The final of the three elements of the app is nutritional recommendations, put together by integrating the personal data that it has gathered with up-to-the-minute scientific research and delivering it through the AI platform, Yarcony says.
“You can have a chat 24/7 with the ‘food for mood’ nutritionist coach, which is cutting edge technology based on generative AI,” she says.
“This is the smartest nutritionist on Earth, because if you go to a nutritionist they will never have read all the science or all the research,” she says. “And this nutritionist combined your physiological data, psychological data and all the relevant science, to give you nutritional recommendations in a chat.”

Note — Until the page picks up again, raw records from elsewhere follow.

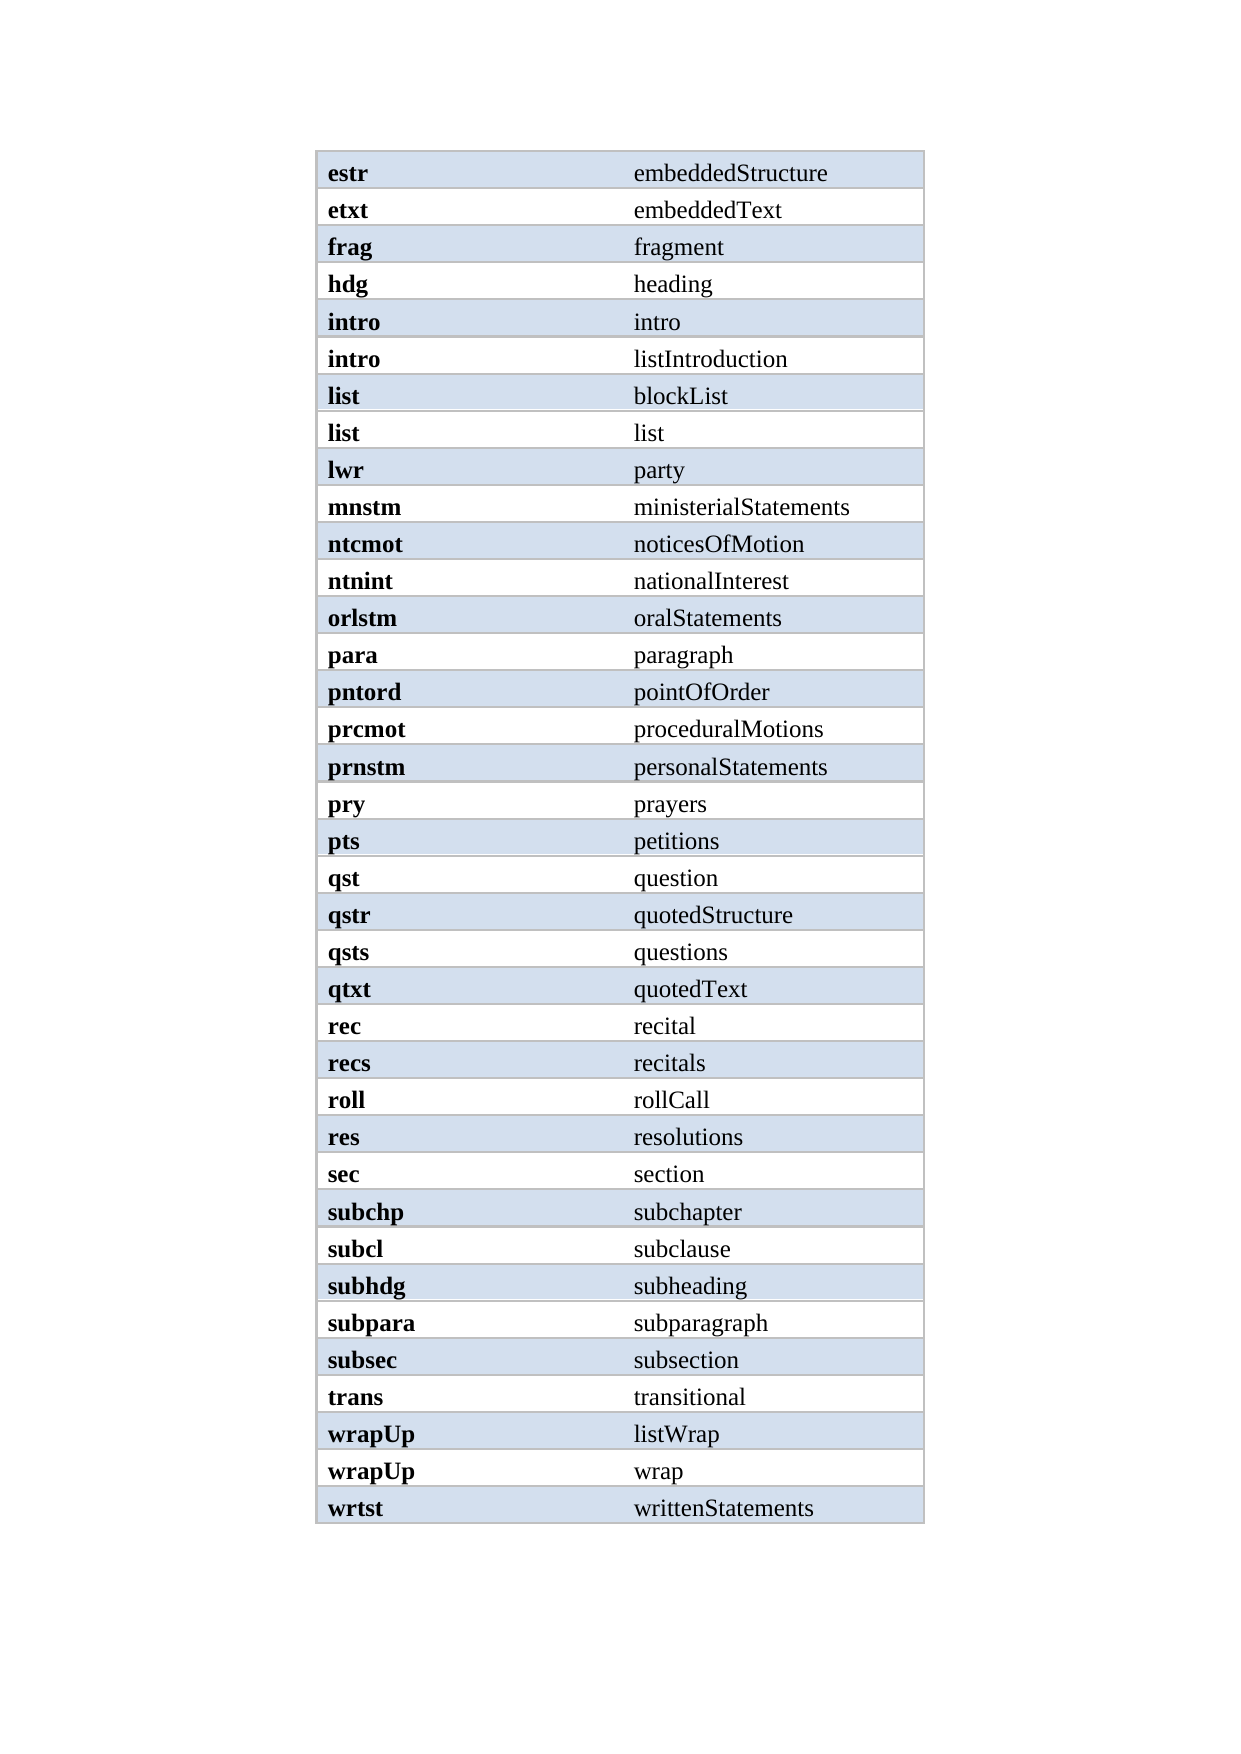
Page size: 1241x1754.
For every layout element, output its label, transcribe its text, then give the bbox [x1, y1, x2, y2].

table_cell wrapUp [318, 1450, 622, 1485]
table_cell embeddedText [622, 189, 923, 224]
table_cell subpara [318, 1302, 622, 1337]
table_cell qst [318, 857, 622, 892]
table_cell lwr [318, 449, 622, 484]
table_cell rollCall [622, 1079, 923, 1114]
table_cell proceduralMotions [622, 708, 923, 743]
table_cell pntord [318, 671, 622, 706]
table_cell qtxt [318, 968, 622, 1003]
table_cell nationalInterest [622, 560, 923, 595]
table_cell question [622, 857, 923, 892]
table_cell subchp [318, 1190, 622, 1225]
table_cell estr [318, 152, 622, 187]
table_cell subcl [318, 1228, 622, 1262]
table_cell paragraph [622, 634, 923, 669]
table_cell etxt [318, 189, 622, 224]
table_cell wrapUp [318, 1413, 622, 1448]
table_cell list [622, 412, 923, 447]
table_cell personalStatements [622, 745, 923, 780]
table_cell recital [622, 1005, 923, 1040]
table_cell writtenStatements [622, 1487, 923, 1522]
table_cell qsts [318, 931, 622, 966]
table_cell subheading [622, 1265, 923, 1299]
table_cell mnstm [318, 486, 622, 521]
table_cell pointOfOrder [622, 671, 923, 706]
table_cell oralStatements [622, 597, 923, 632]
table_cell orlstm [318, 597, 622, 632]
table_cell quotedStructure [622, 894, 923, 929]
table_cell res [318, 1116, 622, 1151]
table_cell rec [318, 1005, 622, 1040]
table_cell prcmot [318, 708, 622, 743]
table_cell recitals [622, 1042, 923, 1077]
table_cell heading [622, 263, 923, 298]
table_cell noticesOfMotion [622, 523, 923, 558]
table_cell intro [622, 300, 923, 335]
table_cell party [622, 449, 923, 484]
table_cell list [318, 412, 622, 447]
table_cell list [318, 375, 622, 409]
table_cell subsection [622, 1339, 923, 1374]
table_cell resolutions [622, 1116, 923, 1151]
table_cell qstr [318, 894, 622, 929]
table_cell subchapter [622, 1190, 923, 1225]
table_cell listWrap [622, 1413, 923, 1448]
table_cell subclause [622, 1228, 923, 1262]
table_cell transitional [622, 1376, 923, 1411]
table_cell frag [318, 226, 622, 261]
table_cell recs [318, 1042, 622, 1077]
table_cell wrtst [318, 1487, 622, 1522]
table_cell blockList [622, 375, 923, 409]
table_cell subparagraph [622, 1302, 923, 1337]
table_cell fragment [622, 226, 923, 261]
table_cell ntcmot [318, 523, 622, 558]
table_cell hdg [318, 263, 622, 298]
table_cell questions [622, 931, 923, 966]
table_cell sec [318, 1153, 622, 1188]
table_cell subhdg [318, 1265, 622, 1299]
table_cell petitions [622, 820, 923, 854]
table_cell intro [318, 300, 622, 335]
table_cell roll [318, 1079, 622, 1114]
table_cell intro [318, 338, 622, 372]
table_cell prayers [622, 783, 923, 817]
table_cell prnstm [318, 745, 622, 780]
table_cell ntnint [318, 560, 622, 595]
table_cell pts [318, 820, 622, 854]
table_cell section [622, 1153, 923, 1188]
table_cell ministerialStatements [622, 486, 923, 521]
table_cell pry [318, 783, 622, 817]
table_cell subsec [318, 1339, 622, 1374]
table_cell embeddedStructure [622, 152, 923, 187]
table_cell trans [318, 1376, 622, 1411]
table_cell wrap [622, 1450, 923, 1485]
table_cell para [318, 634, 622, 669]
table_cell listIntroduction [622, 338, 923, 372]
table_cell quotedText [622, 968, 923, 1003]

Yarcony gives as an example her own bespoke menu for the day, which included salmon for dinner “because it contains the right hormone for me to boost my sleep and and then nuts that have melatonin. Every day I get nutrition recommendations that are based on my profile.”
The dietary advice is bolstered by the company’s own nutritional bars, a range of two dozen different formulations combining superfoods such as sage, cranberries and hazelnuts, as well as other nutrients. “The myAir algorithm chooses the formulation that you need, but you can choose the flavor” of either chocolate or date.
The range includes a “Daytime Zen Master” bar, which the company says is “made to elicit calmness and give you a cognitive boost,” and a “Bedtime Buddy” bar that is “made to give you mental clarity and alleviate stress.”
Yarcony herself is no stranger to the role food and medication play in our modern lives. She spent close to a decade working in senior roles for world-leading Israeli pharmaceutical firm Teva as well as more than 11 years as a manager at food giants Strauss and Nestlé.
It is through that experience that she realized that food is a more beneficial tool for controlling stress than any medication a doctor can prescribe.
Yarcony says she is not alone in this approach, describing the target audience for the app as people who “want to be healthy, but don’t have time; don’t want to take drugs, prefer to eat healthier.”